I find particulary interesting the part that reads:

"The inventory and assessment phase of the work dealing with non-IT systems is essentially complete. The strategy and planning phase of this work is expected to be completed by March 31, 1999, and Mobil estimates that it was approximately 72% complete as of September 30, 1998. The execution phase of this work, much of which is being performed by the vendors of the products involved, is expected to be completed by June 30, 1999, and Mobil estimates that approximately 7% of the projects comprising this work had been completed as of September 30, 1998."

Very interesting.

Jerry

-- Jerry B (skeptic76@erols.com), February 08, 1999.


James, One deserves a hero's badge for reading all the legalize and no paragraphs to boot. The data is based on a Sept 30 1998 date. When was this info published?

-- Bill Watt (wtwatt01@sprynet.com), February 08, 1999.

Hard to read ... but did did you notice the "no power -> no refinery" statement; and also, "... we have not yet started on contingency planning... but will base them on th eseverity of the potential problems."

Good, honest sobering report from a company that appears to doing it right - though possibly only after a very late start (7% complete last Sept?) - wish there were more reports this thorough.

Wish there were more reports further along than this - although their schedule may yet allow them to complete. If things slip - they are cutting it very, very close.

-- Robert A. Cook, PE (Kennesaw, GA) (cook.r@csaatl.com), February 08, 1999.


Bill,

This was from Mobil's quarterly 10Q filing with the Securities and Exchange Commission (SEC) at the SEC's EDGAR website.

http://www.sec.gov/edaux/formlynx.htm

Quarterly SEC reports (10Qs) are filed about 45 days after the end of the quarter, (in this case, it was filed on November 12), and then become publicly available on EDGAR usually a few days later.

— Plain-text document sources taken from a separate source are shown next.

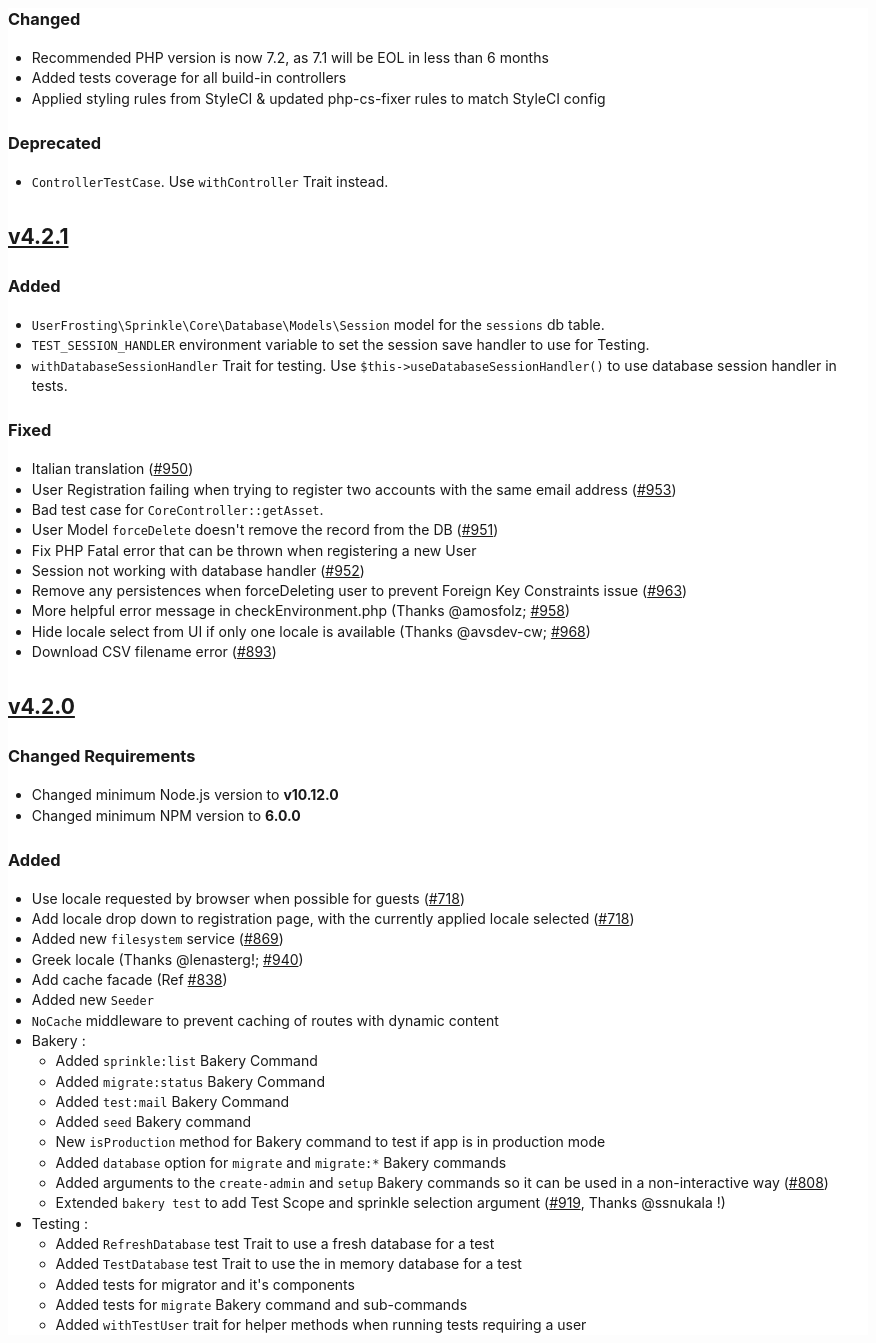 ### Changed
- Recommended PHP version is now 7.2, as 7.1 will be EOL in less than 6 months
- Added tests coverage for all build-in controllers
- Applied styling rules from StyleCI & updated php-cs-fixer rules to match StyleCI config

### Deprecated
- `ControllerTestCase`. Use `withController` Trait instead.


## [v4.2.1]

### Added
- `UserFrosting\Sprinkle\Core\Database\Models\Session` model for the `sessions` db table.
- `TEST_SESSION_HANDLER` environment variable to set the session save handler to use for Testing.
- `withDatabaseSessionHandler` Trait for testing. Use `$this->useDatabaseSessionHandler()` to use database session handler in tests.

### Fixed
- Italian translation ([#950])
- User Registration failing when trying to register two accounts with the same email address ([#953])
- Bad test case for `CoreController::getAsset`.
- User Model `forceDelete` doesn't remove the record from the DB ([#951])
- Fix PHP Fatal error that can be thrown when registering a new User
- Session not working with database handler ([#952])
- Remove any persistences when forceDeleting user to prevent Foreign Key Constraints issue ([#963])
- More helpful error message in checkEnvironment.php (Thanks @amosfolz; [#958])
- Hide locale select from UI if only one locale is available (Thanks @avsdev-cw; [#968])
- Download CSV filename error ([#893])

## [v4.2.0]
### Changed Requirements
- Changed minimum Node.js version to **v10.12.0**
- Changed minimum NPM version to **6.0.0**

### Added
- Use locale requested by browser when possible for guests ([#718])
- Add locale drop down to registration page, with the currently applied locale selected ([#718])
- Added new `filesystem` service ([#869])
- Greek locale (Thanks @lenasterg!; [#940])
- Add cache facade (Ref [#838])
- Added new `Seeder`
- `NoCache` middleware to prevent caching of routes with dynamic content
- Bakery :
    - Added `sprinkle:list` Bakery Command
    - Added `migrate:status` Bakery Command
    - Added `test:mail` Bakery Command
    - Added `seed` Bakery command
    - New `isProduction` method for Bakery command to test if app is in production mode
    - Added `database` option for `migrate` and `migrate:*` Bakery commands
    - Added arguments to the `create-admin` and `setup` Bakery commands so it can be used in a non-interactive way ([#808])
    - Extended `bakery test` to add Test Scope and sprinkle selection argument ([#919], Thanks @ssnukala !)
- Testing :
    - Added `RefreshDatabase` test Trait to use a fresh database for a test
    - Added `TestDatabase` test Trait to use the in memory database for a test
    - Added tests for migrator and it's components
    - Added tests for `migrate` Bakery command and sub-commands
    - Added `withTestUser` trait for helper methods when running tests requiring a user

[#653]: https://github.com/userfrosting/UserFrosting/issues/653
[#713]: https://github.com/userfrosting/UserFrosting/issues/713
[#718]: https://github.com/userfrosting/UserFrosting/issues/718
[#763]: https://github.com/userfrosting/UserFrosting/issues/763
[#793]: https://github.com/userfrosting/UserFrosting/issues/793
[#795]: https://github.com/userfrosting/UserFrosting/issues/795
[#808]: https://github.com/userfrosting/UserFrosting/issues/808
[#826]: https://github.com/userfrosting/UserFrosting/issues/826
[#829]: https://github.com/userfrosting/UserFrosting/issues/829
[#833]: https://github.com/userfrosting/UserFrosting/issues/833
[#838]: https://github.com/userfrosting/UserFrosting/issues/838
[#850]: https://github.com/userfrosting/UserFrosting/issues/850
[#853]: https://github.com/userfrosting/UserFrosting/issues/853
[#854]: https://github.com/userfrosting/UserFrosting/issues/854
[#867]: https://github.com/userfrosting/UserFrosting/issues/867
[#869]: https://github.com/userfrosting/UserFrosting/issues/869
[#870]: https://github.com/userfrosting/UserFrosting/issues/870
[#872]: https://github.com/userfrosting/UserFrosting/issues/872
[#881]: https://github.com/userfrosting/UserFrosting/issues/881
[#888]: https://github.com/userfrosting/UserFrosting/issues/888
[#893]: https://github.com/userfrosting/UserFrosting/issues/893
[#897]: https://github.com/userfrosting/UserFrosting/issues/897
[#919]: https://github.com/userfrosting/UserFrosting/issues/919
[#921]: https://github.com/userfrosting/UserFrosting/issues/921
[#940]: https://github.com/userfrosting/UserFrosting/issues/940
[#950]: https://github.com/userfrosting/UserFrosting/issues/950
[#951]: https://github.com/userfrosting/UserFrosting/issues/951
[#952]: https://github.com/userfrosting/UserFrosting/issues/952
[#953]: https://github.com/userfrosting/UserFrosting/issues/953
[#957]: https://github.com/userfrosting/UserFrosting/issues/957
[#958]: https://github.com/userfrosting/UserFrosting/issues/958
[#963]: https://github.com/userfrosting/UserFrosting/issues/963
[#964]: https://github.com/userfrosting/UserFrosting/issues/964
[#965]: https://github.com/userfrosting/UserFrosting/issues/965
[#968]: https://github.com/userfrosting/UserFrosting/issues/968
[#976]: https://github.com/userfrosting/UserFrosting/issues/976
[#981]: https://github.com/userfrosting/UserFrosting/issues/981
[#982]: https://github.com/userfrosting/UserFrosting/issues/982
[#983]: https://github.com/userfrosting/UserFrosting/issues/983
[#986]: https://github.com/userfrosting/UserFrosting/issues/986
[#987]: https://github.com/userfrosting/UserFrosting/issues/987
[#990]: https://github.com/userfrosting/UserFrosting/issues/990
[#991]: https://github.com/userfrosting/UserFrosting/issues/991
[#993]: https://github.com/userfrosting/UserFrosting/issues/993
[#994]: https://github.com/userfrosting/UserFrosting/issues/994
[#998]: https://github.com/userfrosting/UserFrosting/issues/998
[#1007]: https://github.com/userfrosting/UserFrosting/issues/1007
[#1008]: https://github.com/userfrosting/UserFrosting/issues/1008
[#1010]: https://github.com/userfrosting/UserFrosting/issues/1010
[#1012]: https://github.com/userfrosting/UserFrosting/issues/1012
[#1014]: https://github.com/userfrosting/UserFrosting/issues/1014
[#1015]: https://github.com/userfrosting/UserFrosting/issues/1015
[#1016]: https://github.com/userfrosting/UserFrosting/issues/1016
[#1017]: https://github.com/userfrosting/UserFrosting/issues/1017
[#1018]: https://github.com/userfrosting/UserFrosting/issues/1018
[#1019]: https://github.com/userfrosting/UserFrosting/issues/1019
[#1023]: https://github.com/userfrosting/UserFrosting/issues/1023
[#1027]: https://github.com/userfrosting/UserFrosting/issues/1027
[#1028]: https://github.com/userfrosting/UserFrosting/issues/1028
[#1030]: https://github.com/userfrosting/UserFrosting/issues/1030
[#1033]: https://github.com/userfrosting/UserFrosting/issues/1033
[#1034]: https://github.com/userfrosting/UserFrosting/issues/1034
[#1035]: https://github.com/userfrosting/UserFrosting/issues/1035
[#1036]: https://github.com/userfrosting/UserFrosting/issues/1036
[#1038]: https://github.com/userfrosting/UserFrosting/issues/1038
[#1039]: https://github.com/userfrosting/UserFrosting/issues/1039
[#1041]: https://github.com/userfrosting/UserFrosting/issues/1041
[#1042]: https://github.com/userfrosting/UserFrosting/issues/1042
[#1045]: https://github.com/userfrosting/UserFrosting/issues/1045
[#1050]: https://github.com/userfrosting/UserFrosting/issues/1050
[#1056]: https://github.com/userfrosting/UserFrosting/issues/1056
[#1057]: https://github.com/userfrosting/UserFrosting/issues/1057
[#1061]: https://github.com/userfrosting/UserFrosting/issues/1061
[#1062]: https://github.com/userfrosting/UserFrosting/issues/1062
[#1068]: https://github.com/userfrosting/UserFrosting/issues/1068
[#1073]: https://github.com/userfrosting/UserFrosting/issues/1073
[#1078]: https://github.com/userfrosting/UserFrosting/issues/1078
[#1087]: https://github.com/userfrosting/UserFrosting/issues/1087
[#1092]: https://github.com/userfrosting/UserFrosting/issues/1092
[#1107]: https://github.com/userfrosting/UserFrosting/pull/1107
[#1109]: https://github.com/userfrosting/UserFrosting/pull/1109
[#1114]: https://github.com/userfrosting/UserFrosting/pull/1114
[#1126]: https://github.com/userfrosting/UserFrosting/pull/1126
[#1128]: https://github.com/userfrosting/UserFrosting/pull/1128
[#1117]: https://github.com/userfrosting/UserFrosting/issues/1117
[#1138]: https://github.com/userfrosting/UserFrosting/pull/1138
[#1124]: https://github.com/userfrosting/UserFrosting/pull/1124
[#1121]: https://github.com/userfrosting/UserFrosting/pull/1121
[#1077]: https://github.com/userfrosting/UserFrosting/pull/1077
[#1133]: https://github.com/userfrosting/UserFrosting/issues/1133
[v4.2.0]: https://github.com/userfrosting/UserFrosting/compare/v4.1.22...v4.2.0
[v4.2.1]: https://github.com/userfrosting/UserFrosting/compare/v4.2.0...v.4.2.1
[v4.2.2]: https://github.com/userfrosting/UserFrosting/compare/v.4.2.1...v4.2.2
[v4.2.3]: https://github.com/userfrosting/UserFrosting/compare/v4.2.2...v4.2.3
[v4.3.0]: https://github.com/userfrosting/UserFrosting/compare/v4.2.3...v4.3.0
[v4.3.1]: https://github.com/userfrosting/UserFrosting/compare/v4.3.0...v4.3.1
[v4.3.2]: https://github.com/userfrosting/UserFrosting/compare/v4.3.1...v4.3.2
[v4.3.3]: https://github.com/userfrosting/UserFrosting/compare/v4.3.2...v4.3.3
[v4.4.0]: https://github.com/userfrosting/UserFrosting/compare/v4.3.3...v4.4.0
[v4.4.1]: https://github.com/userfrosting/UserFrosting/compare/v4.4.0...v4.4.1
[v4.4.2]: https://github.com/userfrosting/UserFrosting/compare/v4.4.1...v4.4.2
[v4.4.3]: https://github.com/userfrosting/UserFrosting/compare/v4.4.2...v4.4.3
[v4.4.4]: https://github.com/userfrosting/UserFrosting/compare/v4.4.3...v4.4.4
[v4.4.5]: https://github.com/userfrosting/UserFrosting/compare/v4.4.4...v4.4.5
[v4.5.0]: https://github.com/userfrosting/UserFrosting/compare/v4.4.5...v4.5.0
[v4.6.0]: https://github.com/userfrosting/UserFrosting/compare/v4.5.0...v4.6.0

Since, for most major companies, the next quarter would be the fourth quarter of their fiscal year, the next periodic report would be the annual report (the 10K), and for that, they have 90 days after the end of their fiscal year to file. So the next large batch of similar reports from publicly traded companies will start showing up on the SEC EDGAR site in late March, and will be reporting as of 12/31/98.